Ce matin-là, nous avons rencontré le professeur, chef de service du service d’anesthésie/chirurgie. Son regard était d’une bonté qui enveloppe. Il a dit le caractère très délicat de l’opération qu’il allait faire. Et nous l’écoutions sans vraiment comprendre. Nous connaissions chaque mot mais le sens global de son message restait obscur.
Il t’endormirait le lendemain, vers 8 heures.

Je n’étais pas encore là le lendemain quand infirmières et aide-soignantes t’ont réveillé sans ménagement pour te doucher à la Bétadine. Je sais seulement que la panique t’a gagné et que tu hurlais comme une bête traquée.
Quand je suis arrivé, tu étais déjà prêt, blanc d’un blanc presque transparent dans ta blouse immaculée. Tu serrais contre toi ton doudou, seule concession aux microbes dans un monde aseptisé. Nous t’avons accompagné jusqu’aux portes du bloc.
Le professeur, dans sa tenue vert pale, charlotte et chausses assorties, t’attendait. Il a pris nos mains dans les siennes. Tout son être était tourné vers nous.

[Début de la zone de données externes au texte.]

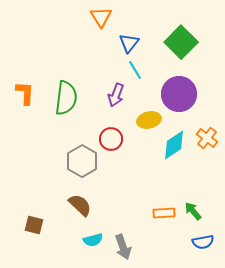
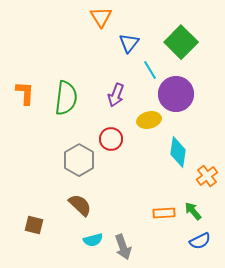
cyan line: moved 15 px right
purple circle: moved 3 px left
orange cross: moved 38 px down; rotated 15 degrees clockwise
cyan diamond: moved 4 px right, 7 px down; rotated 48 degrees counterclockwise
gray hexagon: moved 3 px left, 1 px up
blue semicircle: moved 3 px left, 1 px up; rotated 15 degrees counterclockwise
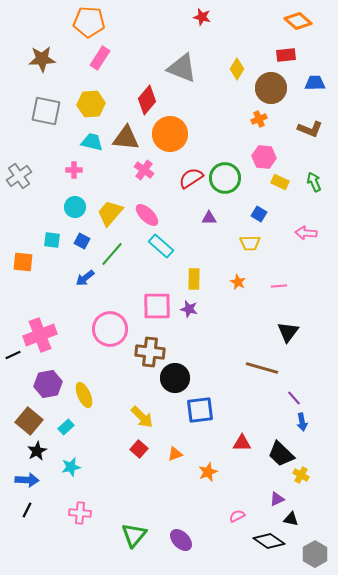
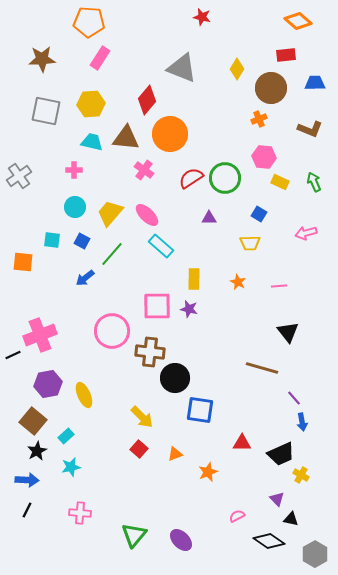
pink arrow at (306, 233): rotated 20 degrees counterclockwise
pink circle at (110, 329): moved 2 px right, 2 px down
black triangle at (288, 332): rotated 15 degrees counterclockwise
blue square at (200, 410): rotated 16 degrees clockwise
brown square at (29, 421): moved 4 px right
cyan rectangle at (66, 427): moved 9 px down
black trapezoid at (281, 454): rotated 68 degrees counterclockwise
purple triangle at (277, 499): rotated 49 degrees counterclockwise
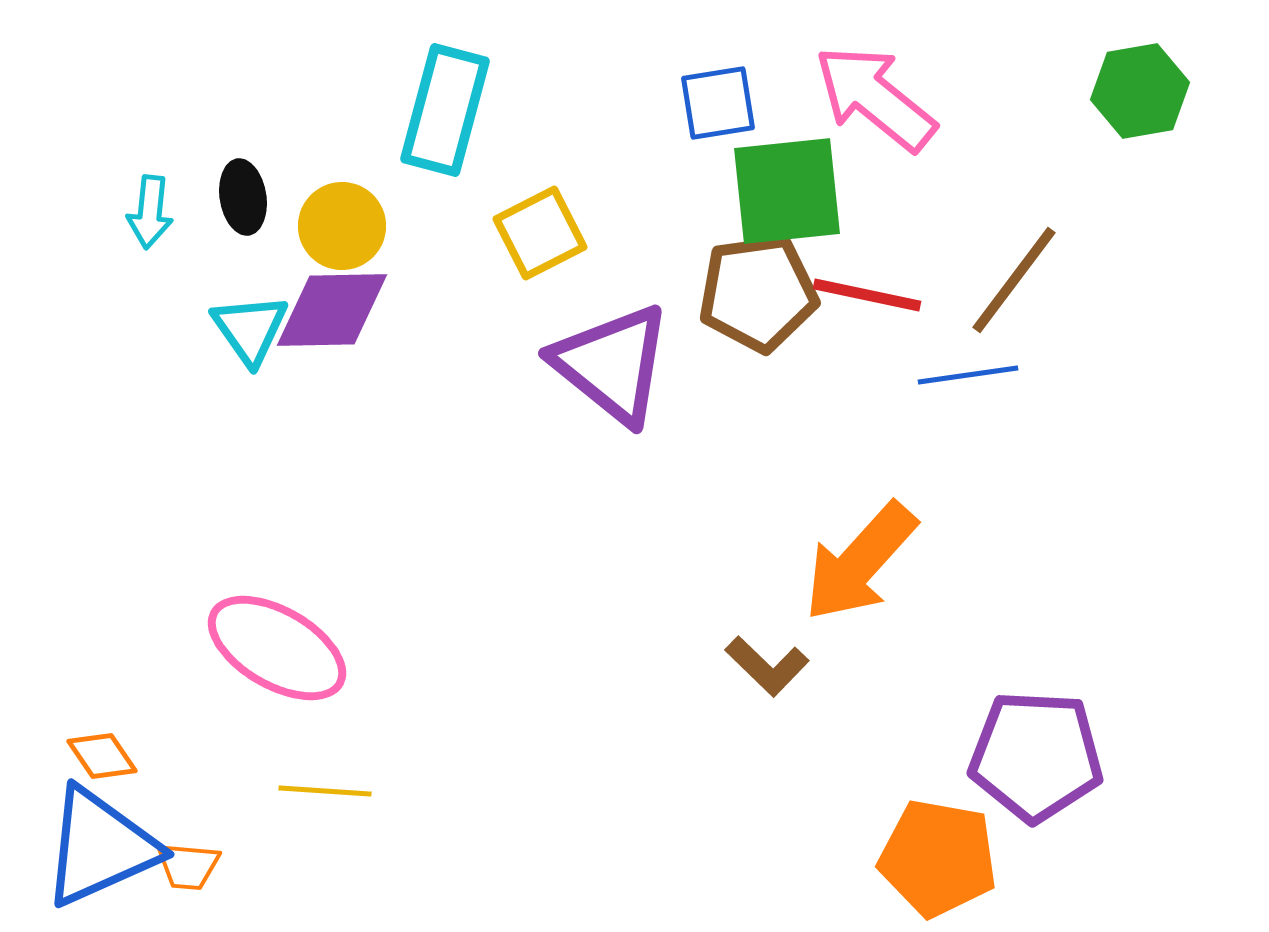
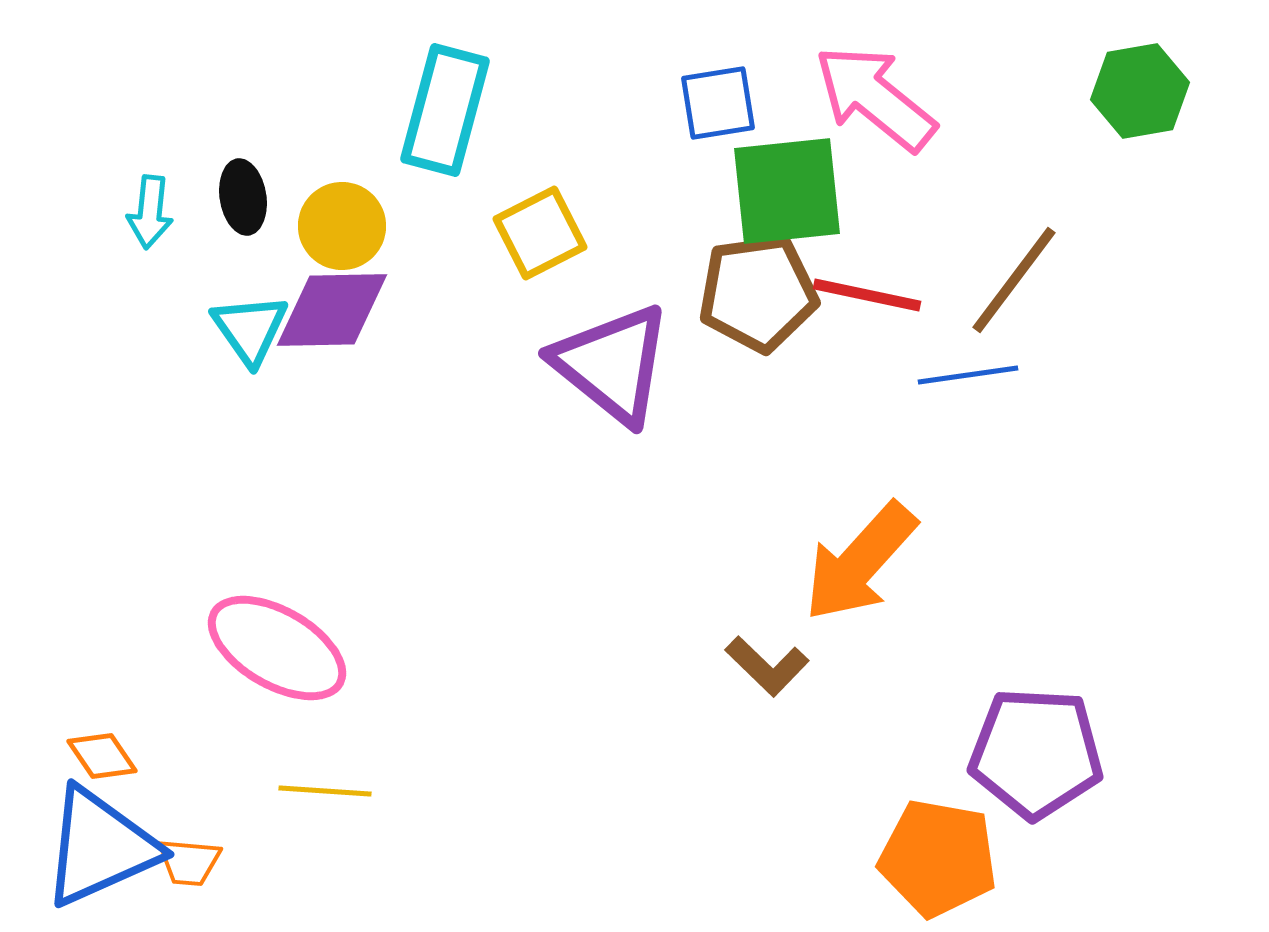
purple pentagon: moved 3 px up
orange trapezoid: moved 1 px right, 4 px up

Tu étais sur le point d’endormir quand nous avons compris qu’il s’agissait peut-être des derniers moments où nous te voyons vivant.
Les messages de la veille, dépouillés de toute précaution oratoire, venaient de révéler leur sens.
Compte-tenu de ton état, de l’absence totale de plaquettes, de l’avancement de la leucémie et de l’épuisement de ton métabolisme, il était possible que tu ne te réveilles pas.
Nous t’avons embrassé, en plongeant nos yeux dans les tiens. Et quand les portes se sont refermés sur ton lit, j’ai senti le sol s’affaisser sous moi. Je me suis assise, par terre, dos au mur. J’ai fermé les yeux et j’ai pensé qu’il serait préférable de ne jamais les rouvrir.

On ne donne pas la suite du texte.